Extract provided: Begin
News (Media Awareness Project) - US: Justices Weigh if Cash Hidden Is Cash Laundered |
Title: | US: Justices Weigh if Cash Hidden Is Cash Laundered |
Published On: | 2008-02-26 |
Source: | New York Times (NY) |
Fetched On: | 2008-02-28 07:26:17 |
JUSTICES WEIGH IF CASH HIDDEN IS CASH LAUNDERED
WASHINGTON -- In colloquial terms, "money laundering" means cleaning
"dirty" money -- the proceeds of a drug transaction, for example --
by using it in a way that hides its origins and gives it the
appearance of legitimate wealth.
The Supreme Court is not known for its bent for the colloquial, but a
majority of the justices appeared ready to insist on this definition,
as a matter of statutory interpretation, during an argument on Monday
on the scope of the federal Money Laundering Control Act.
That presented an obvious problem for the government, which
interprets the law a good deal more broadly, applying it in this case
to the activity of a courier who hid $83,000 in cash under the
floorboard of his car as he headed for the Texas border with Mexico.
Extract provided: End
**Exercise requirements**
Copy out the full news article above about the money laundering case, word for word.
The data: Begin
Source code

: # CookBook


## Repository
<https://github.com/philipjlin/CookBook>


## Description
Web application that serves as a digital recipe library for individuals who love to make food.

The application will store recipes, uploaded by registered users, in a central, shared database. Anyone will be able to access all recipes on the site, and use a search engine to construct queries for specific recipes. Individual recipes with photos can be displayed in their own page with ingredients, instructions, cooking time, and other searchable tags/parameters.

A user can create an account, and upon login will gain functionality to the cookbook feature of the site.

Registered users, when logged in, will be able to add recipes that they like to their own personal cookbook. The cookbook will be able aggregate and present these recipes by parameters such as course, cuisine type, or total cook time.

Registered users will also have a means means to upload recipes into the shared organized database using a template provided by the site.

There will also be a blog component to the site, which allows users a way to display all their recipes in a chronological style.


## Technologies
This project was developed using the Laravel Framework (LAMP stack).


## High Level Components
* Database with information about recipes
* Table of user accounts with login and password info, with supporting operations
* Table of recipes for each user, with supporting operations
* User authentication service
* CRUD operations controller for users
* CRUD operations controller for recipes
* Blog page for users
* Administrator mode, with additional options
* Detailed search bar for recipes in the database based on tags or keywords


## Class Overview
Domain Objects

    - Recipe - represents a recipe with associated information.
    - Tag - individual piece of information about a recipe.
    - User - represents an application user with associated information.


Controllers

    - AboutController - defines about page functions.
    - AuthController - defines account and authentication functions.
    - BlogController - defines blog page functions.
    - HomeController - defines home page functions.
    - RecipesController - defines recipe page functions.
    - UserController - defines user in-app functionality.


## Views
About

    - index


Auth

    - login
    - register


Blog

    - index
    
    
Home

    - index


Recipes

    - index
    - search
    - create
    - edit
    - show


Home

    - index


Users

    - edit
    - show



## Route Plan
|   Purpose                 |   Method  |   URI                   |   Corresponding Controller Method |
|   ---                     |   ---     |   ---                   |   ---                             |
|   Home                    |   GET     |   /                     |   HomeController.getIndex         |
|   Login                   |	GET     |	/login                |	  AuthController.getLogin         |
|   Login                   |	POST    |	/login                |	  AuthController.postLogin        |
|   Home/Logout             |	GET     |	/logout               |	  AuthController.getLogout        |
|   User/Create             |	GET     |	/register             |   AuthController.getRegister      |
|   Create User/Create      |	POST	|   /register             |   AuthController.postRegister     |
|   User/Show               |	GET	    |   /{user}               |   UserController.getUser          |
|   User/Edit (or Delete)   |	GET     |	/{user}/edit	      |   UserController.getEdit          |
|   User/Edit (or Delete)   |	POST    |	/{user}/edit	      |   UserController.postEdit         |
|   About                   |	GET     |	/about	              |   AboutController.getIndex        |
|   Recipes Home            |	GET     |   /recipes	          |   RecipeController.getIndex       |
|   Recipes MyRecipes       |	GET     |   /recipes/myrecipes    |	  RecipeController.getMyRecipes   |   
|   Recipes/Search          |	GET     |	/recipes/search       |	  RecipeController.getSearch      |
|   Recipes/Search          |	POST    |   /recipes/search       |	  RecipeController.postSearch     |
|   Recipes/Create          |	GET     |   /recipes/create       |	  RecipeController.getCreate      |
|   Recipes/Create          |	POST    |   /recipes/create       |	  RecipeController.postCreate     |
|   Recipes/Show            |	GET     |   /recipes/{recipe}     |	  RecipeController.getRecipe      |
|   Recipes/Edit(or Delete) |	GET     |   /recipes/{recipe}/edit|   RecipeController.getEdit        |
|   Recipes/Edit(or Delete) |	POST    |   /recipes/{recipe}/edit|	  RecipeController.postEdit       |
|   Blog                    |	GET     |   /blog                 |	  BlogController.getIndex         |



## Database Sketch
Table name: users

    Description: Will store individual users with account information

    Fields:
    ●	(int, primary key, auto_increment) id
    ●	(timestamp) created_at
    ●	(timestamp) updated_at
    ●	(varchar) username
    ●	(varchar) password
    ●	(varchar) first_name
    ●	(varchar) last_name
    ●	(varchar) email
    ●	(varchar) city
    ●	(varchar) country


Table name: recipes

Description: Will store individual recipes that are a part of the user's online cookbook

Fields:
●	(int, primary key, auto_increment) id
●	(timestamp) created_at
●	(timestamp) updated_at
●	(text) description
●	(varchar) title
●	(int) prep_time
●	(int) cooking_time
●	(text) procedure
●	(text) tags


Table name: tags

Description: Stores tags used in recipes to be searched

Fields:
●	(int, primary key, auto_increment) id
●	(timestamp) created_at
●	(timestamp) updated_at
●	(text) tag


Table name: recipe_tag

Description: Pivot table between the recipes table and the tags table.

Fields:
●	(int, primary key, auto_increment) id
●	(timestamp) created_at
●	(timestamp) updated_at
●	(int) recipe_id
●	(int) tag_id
The data: End
The data: Begin
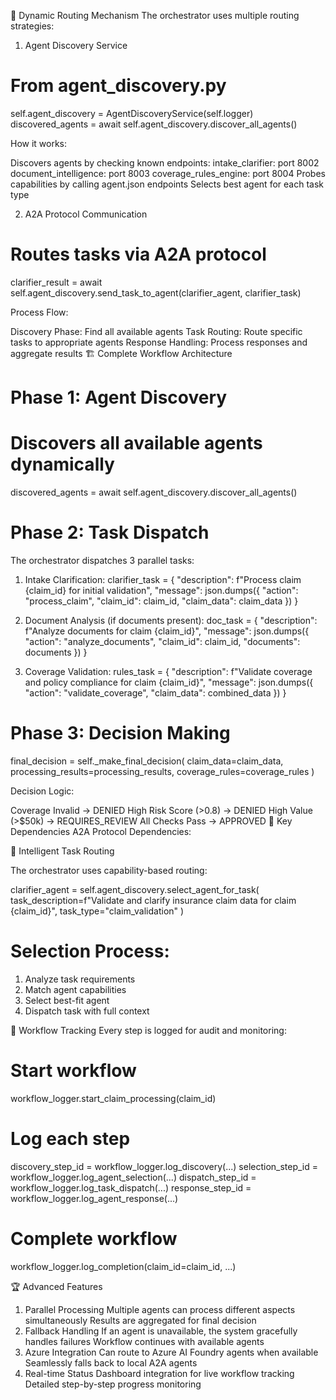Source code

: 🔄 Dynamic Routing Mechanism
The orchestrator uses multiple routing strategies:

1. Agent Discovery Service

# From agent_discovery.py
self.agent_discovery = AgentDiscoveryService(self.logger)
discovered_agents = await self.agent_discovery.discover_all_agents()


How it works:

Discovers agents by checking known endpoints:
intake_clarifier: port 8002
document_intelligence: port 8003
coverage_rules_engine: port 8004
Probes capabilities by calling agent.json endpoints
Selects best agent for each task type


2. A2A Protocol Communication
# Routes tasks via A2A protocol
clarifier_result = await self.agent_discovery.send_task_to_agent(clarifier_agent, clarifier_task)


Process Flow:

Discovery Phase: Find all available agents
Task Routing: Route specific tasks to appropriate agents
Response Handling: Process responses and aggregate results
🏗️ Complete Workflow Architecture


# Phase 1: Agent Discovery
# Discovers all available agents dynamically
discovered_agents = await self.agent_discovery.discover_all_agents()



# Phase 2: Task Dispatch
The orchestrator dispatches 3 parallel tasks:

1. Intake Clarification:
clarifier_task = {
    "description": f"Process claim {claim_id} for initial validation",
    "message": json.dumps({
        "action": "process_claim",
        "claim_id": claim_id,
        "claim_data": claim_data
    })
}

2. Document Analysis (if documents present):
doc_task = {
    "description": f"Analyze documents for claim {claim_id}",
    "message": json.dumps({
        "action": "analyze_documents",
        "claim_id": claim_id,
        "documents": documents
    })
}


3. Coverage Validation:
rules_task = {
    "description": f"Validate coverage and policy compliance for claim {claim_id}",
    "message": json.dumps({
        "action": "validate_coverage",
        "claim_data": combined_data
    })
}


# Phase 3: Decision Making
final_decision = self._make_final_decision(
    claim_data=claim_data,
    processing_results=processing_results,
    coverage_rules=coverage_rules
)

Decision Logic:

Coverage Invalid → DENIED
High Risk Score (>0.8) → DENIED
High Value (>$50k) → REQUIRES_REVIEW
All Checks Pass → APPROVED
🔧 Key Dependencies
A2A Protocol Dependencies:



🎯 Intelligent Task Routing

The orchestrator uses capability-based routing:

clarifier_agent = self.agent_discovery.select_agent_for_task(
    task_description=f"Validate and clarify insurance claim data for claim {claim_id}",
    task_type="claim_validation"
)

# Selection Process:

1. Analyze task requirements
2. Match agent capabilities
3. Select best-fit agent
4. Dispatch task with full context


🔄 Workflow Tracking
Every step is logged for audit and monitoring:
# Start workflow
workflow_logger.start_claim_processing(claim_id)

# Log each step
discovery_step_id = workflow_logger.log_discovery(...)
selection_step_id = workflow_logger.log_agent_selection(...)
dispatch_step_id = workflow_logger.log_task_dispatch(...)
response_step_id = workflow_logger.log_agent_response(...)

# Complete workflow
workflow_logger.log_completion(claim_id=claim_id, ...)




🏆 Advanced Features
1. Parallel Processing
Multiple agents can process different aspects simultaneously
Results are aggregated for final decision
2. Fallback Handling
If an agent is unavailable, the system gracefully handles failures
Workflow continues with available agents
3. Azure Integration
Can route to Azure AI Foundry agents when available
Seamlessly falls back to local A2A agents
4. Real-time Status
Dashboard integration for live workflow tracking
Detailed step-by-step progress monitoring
The data: End
**Completed task**
News (Media Awareness Project) - US: Justices Weigh if Cash Hidden Is Cash Laundered |
Title: | US: Justices Weigh if Cash Hidden Is Cash Laundered |
Published On: | 2008-02-26 |
Source: | New York Times (NY) |
Fetched On: | 2008-02-28 07:26:17 |
JUSTICES WEIGH IF CASH HIDDEN IS CASH LAUNDERED
WASHINGTON -- In colloquial terms, "money laundering" means cleaning
"dirty" money -- the proceeds of a drug transaction, for example --
by using it in a way that hides its origins and gives it the
appearance of legitimate wealth.
The Supreme Court is not known for its bent for the colloquial, but a
majority of the justices appeared ready to insist on this definition,
as a matter of statutory interpretation, during an argument on Monday
on the scope of the federal Money Laundering Control Act.
That presented an obvious problem for the government, which
interprets the law a good deal more broadly, applying it in this case
to the activity of a courier who hid $83,000 in cash under the
floorboard of his car as he headed for the Texas border with Mexico.